If a line in the entries below holds the string "cygaretki", copy it.

[Extracted records]
○ ○ ○ ○

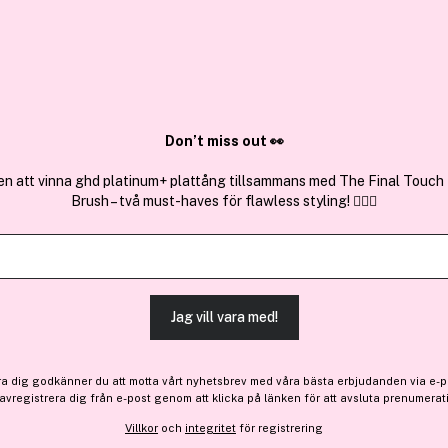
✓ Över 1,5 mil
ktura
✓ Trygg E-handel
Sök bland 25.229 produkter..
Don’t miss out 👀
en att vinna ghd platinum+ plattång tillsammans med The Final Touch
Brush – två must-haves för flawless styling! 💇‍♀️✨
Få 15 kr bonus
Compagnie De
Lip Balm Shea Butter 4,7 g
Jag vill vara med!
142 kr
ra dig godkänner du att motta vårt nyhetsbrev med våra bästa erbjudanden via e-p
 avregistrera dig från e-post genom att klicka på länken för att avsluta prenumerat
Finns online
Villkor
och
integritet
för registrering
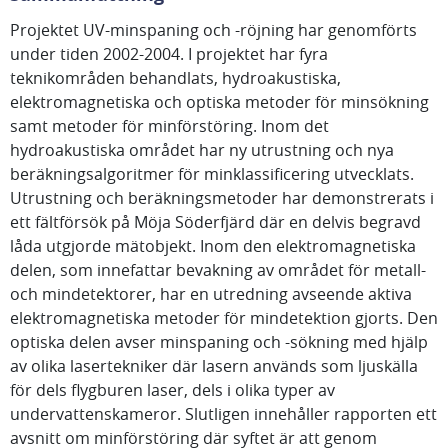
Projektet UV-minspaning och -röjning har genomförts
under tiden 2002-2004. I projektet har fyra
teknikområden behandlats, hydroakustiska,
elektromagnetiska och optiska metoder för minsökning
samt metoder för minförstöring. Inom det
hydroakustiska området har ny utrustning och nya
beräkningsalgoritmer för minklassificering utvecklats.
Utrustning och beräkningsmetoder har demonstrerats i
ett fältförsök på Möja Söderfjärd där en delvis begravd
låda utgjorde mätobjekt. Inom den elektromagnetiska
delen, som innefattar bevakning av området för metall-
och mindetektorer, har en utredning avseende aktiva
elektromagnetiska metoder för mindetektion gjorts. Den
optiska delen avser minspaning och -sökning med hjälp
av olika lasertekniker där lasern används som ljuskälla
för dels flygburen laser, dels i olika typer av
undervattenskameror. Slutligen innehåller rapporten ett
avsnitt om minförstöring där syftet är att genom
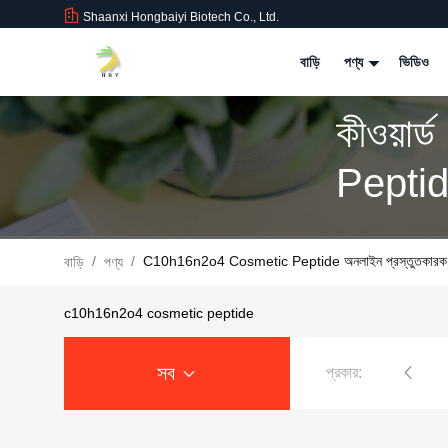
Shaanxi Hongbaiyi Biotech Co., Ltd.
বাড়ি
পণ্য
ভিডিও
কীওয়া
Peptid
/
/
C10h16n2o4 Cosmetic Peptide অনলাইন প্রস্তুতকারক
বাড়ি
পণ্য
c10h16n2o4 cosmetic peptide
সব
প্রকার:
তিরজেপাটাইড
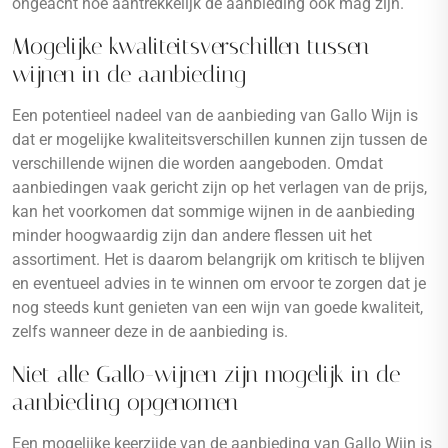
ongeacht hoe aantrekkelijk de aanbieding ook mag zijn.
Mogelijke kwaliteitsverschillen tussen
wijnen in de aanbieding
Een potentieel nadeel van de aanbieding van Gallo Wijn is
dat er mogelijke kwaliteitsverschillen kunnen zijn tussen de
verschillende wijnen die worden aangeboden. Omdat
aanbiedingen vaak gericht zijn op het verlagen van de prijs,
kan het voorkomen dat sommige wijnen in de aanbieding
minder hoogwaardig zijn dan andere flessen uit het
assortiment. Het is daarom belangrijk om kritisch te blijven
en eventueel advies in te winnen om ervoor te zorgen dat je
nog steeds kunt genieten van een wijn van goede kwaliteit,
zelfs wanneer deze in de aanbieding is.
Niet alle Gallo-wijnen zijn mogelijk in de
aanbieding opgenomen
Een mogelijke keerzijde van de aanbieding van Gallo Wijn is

○ ○ ○ ○

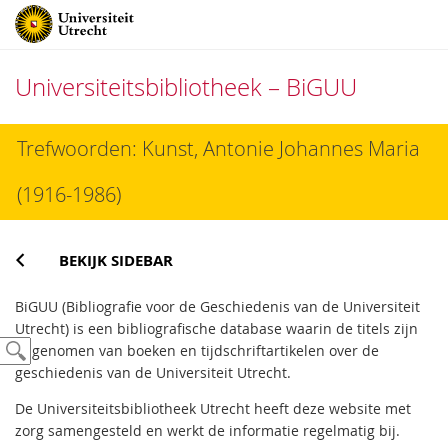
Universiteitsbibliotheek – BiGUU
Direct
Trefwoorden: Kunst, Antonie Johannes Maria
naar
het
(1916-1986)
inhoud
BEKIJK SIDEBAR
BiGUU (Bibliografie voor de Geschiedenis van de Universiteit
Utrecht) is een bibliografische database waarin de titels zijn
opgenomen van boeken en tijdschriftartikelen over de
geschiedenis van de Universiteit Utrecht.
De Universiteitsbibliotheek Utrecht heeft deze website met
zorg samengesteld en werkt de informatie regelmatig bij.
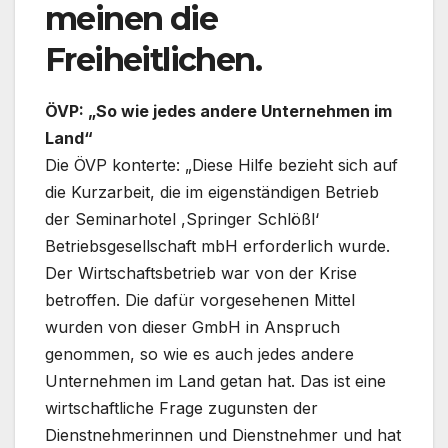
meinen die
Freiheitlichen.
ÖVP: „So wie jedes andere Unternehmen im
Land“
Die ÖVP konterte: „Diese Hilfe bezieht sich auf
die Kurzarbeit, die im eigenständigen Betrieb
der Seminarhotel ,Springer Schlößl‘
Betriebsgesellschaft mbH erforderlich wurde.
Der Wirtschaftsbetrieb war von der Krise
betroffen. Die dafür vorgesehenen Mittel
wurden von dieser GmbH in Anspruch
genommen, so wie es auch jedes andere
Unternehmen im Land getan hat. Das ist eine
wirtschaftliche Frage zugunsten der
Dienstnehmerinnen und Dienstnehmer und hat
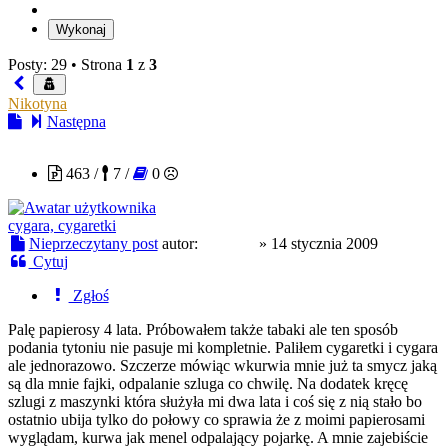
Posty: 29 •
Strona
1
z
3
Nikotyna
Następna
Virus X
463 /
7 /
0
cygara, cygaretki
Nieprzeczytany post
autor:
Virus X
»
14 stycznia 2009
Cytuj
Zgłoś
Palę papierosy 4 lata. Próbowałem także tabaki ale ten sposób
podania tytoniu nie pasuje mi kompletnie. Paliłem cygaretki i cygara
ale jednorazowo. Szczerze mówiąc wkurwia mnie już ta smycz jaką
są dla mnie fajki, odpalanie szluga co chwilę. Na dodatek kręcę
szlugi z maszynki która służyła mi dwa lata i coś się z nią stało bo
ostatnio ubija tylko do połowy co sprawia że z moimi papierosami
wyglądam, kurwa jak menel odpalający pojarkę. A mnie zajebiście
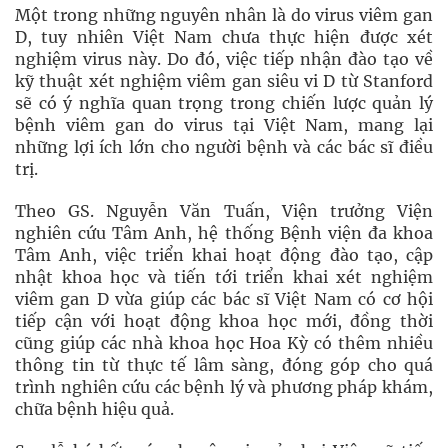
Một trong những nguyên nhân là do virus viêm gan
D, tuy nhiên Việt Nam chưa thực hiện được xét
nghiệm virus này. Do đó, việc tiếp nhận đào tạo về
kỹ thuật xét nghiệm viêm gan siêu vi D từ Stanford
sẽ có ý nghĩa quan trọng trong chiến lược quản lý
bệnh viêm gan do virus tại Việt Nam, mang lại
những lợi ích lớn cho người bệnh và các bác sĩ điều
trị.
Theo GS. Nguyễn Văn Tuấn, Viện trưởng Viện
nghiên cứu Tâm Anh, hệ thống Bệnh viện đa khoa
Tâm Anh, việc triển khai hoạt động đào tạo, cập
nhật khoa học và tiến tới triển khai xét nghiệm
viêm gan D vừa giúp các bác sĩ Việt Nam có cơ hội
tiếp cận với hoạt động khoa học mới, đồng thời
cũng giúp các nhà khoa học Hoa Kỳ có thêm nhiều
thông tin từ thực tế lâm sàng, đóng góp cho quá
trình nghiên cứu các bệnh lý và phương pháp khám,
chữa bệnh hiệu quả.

○ ○ ○ ○

OUTPUT OF THE EXERCISE:
cygara, cygaretki
podania tytoniu nie pasuje mi kompletnie. Paliłem cygaretki i cygara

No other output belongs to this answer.